I’m sure this conclusion comes as no surprise to you. Toddlers learning to walk soon start to run, or go down stairs, with the expected results. Teen drivers (particularly teen boys) get comfortable behind the wheel and dart off in a burst of testosterone, occasionally ending up in dire circumstances. This phenomenon was very common the Formula 2 racing series. Formula 2 is a development series for the global F1 competition, which is viewed as the pinnacle of motor racing. The problem is that the Formula 2 series was plagued with multiple accidents resulting from brash moves made by the young drivers. The reason? Analysts, including current F1 drivers, argued that Formula 2 racers were overly aggressive because their cars are so safe. Romain Grosjean, a Formula 2 driver who now competes for the Renault F1 team, was fined several times and sat out for an F1 race after being at fault in repeated incidents following his promotion.

Investors make similar risk/reward calculations. Wall Street investment bankers often take significant risks because their compensation schemes reward short-term success far more than they punish failure. Why would they take such risks? Because it’s part of their overall strategy. In the Wharton School’s corporate finance MOOC I’m taking on Coursera, Professor Franklin Allen argues that one’s sense of risk is inverted when you think of investing in a portfolio of stocks rather than in a single stock. For example, imagine that you buy stock in an oil company that finds oil in 1 out of 20 wells, and each producing well returns $100. You have a hit rate of 5% which, multiplied by the return of a good well, yields an expected value of $5. Now imagine that you have a separate investment in a research company that has a 1 in 50 chance of returning $250, otherwise gaining you nothing. This investment has a similar expected value to the previous example, because 2% (1 in 50) of $250 is $5.

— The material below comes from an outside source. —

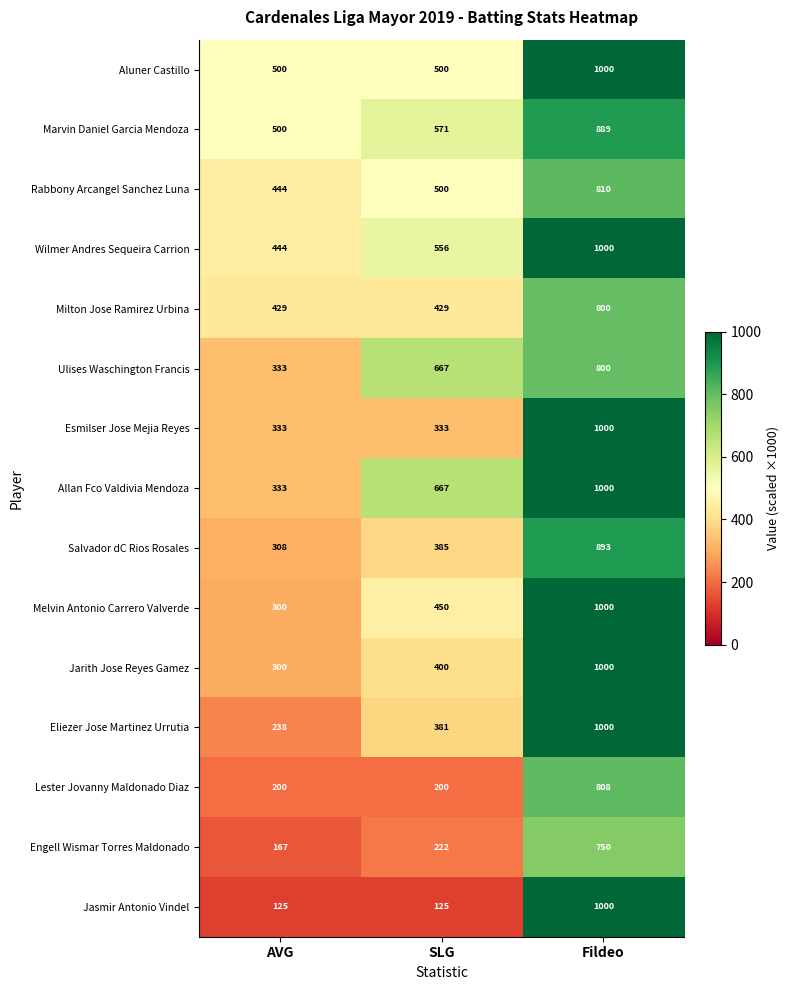

Is it true that Engell Wismar Torres Maldonado equals 222 at SLG?

True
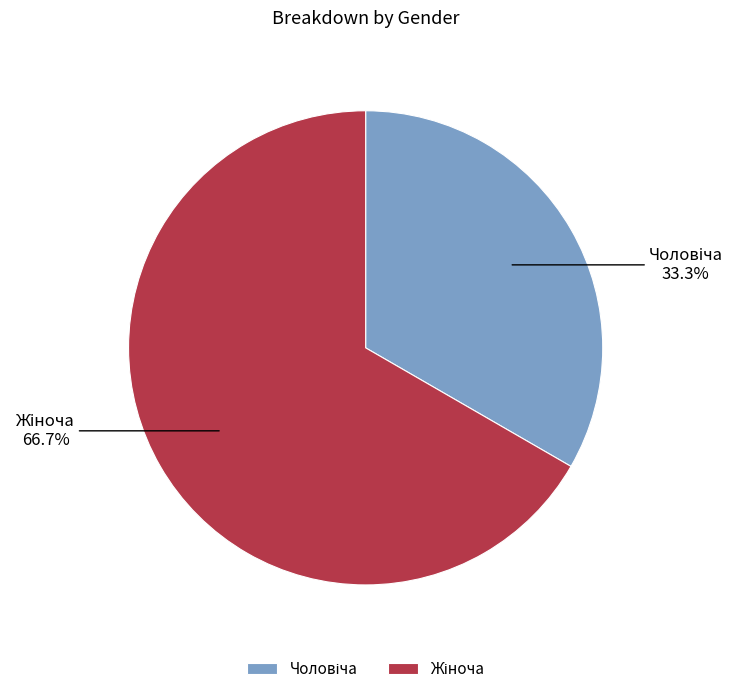

Is there any slice that represents more than half of the pie?

Yes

Which of the two investments is less risky? If you look at the expected values, they’re equally risky. However, Professor Allen argues that, when considered as part of a portfolio, the latter investment is less risky because of its higher potential return. The crux of the argument is that a diversified portfolio with numerous independent risks will tend to have a higher return than a collection of pedestrian investments with relatively low risk. The end result is safety in numbers. Just as a fair coin flipped 1,000 times will tend to show heads in about 50% of the trials, investments with independent risks will tend to earn out at their expected rate, assuming you adjudged the risks correctly in the first place. Statistics on investment return since the year 1900 bear out his argument.

Improvisers can and should take risks to make great scenes. We can do it without fear because we know our fellow players will be there to make what we say and do the right thing. Similarly, businesses can take risks as part of a diversified portfolio of ideas. Just as you wouldn’t invest in a single stock such as, I don’t know…Enron, you shouldn’t discourage experimentation and risk. That said, you must understand that risks taken within a scene or business are dependent, not independent. There’s only so much we can do to fix things if you go too far overboard. If you can’t spread out your risk, you must moderate it to be successful.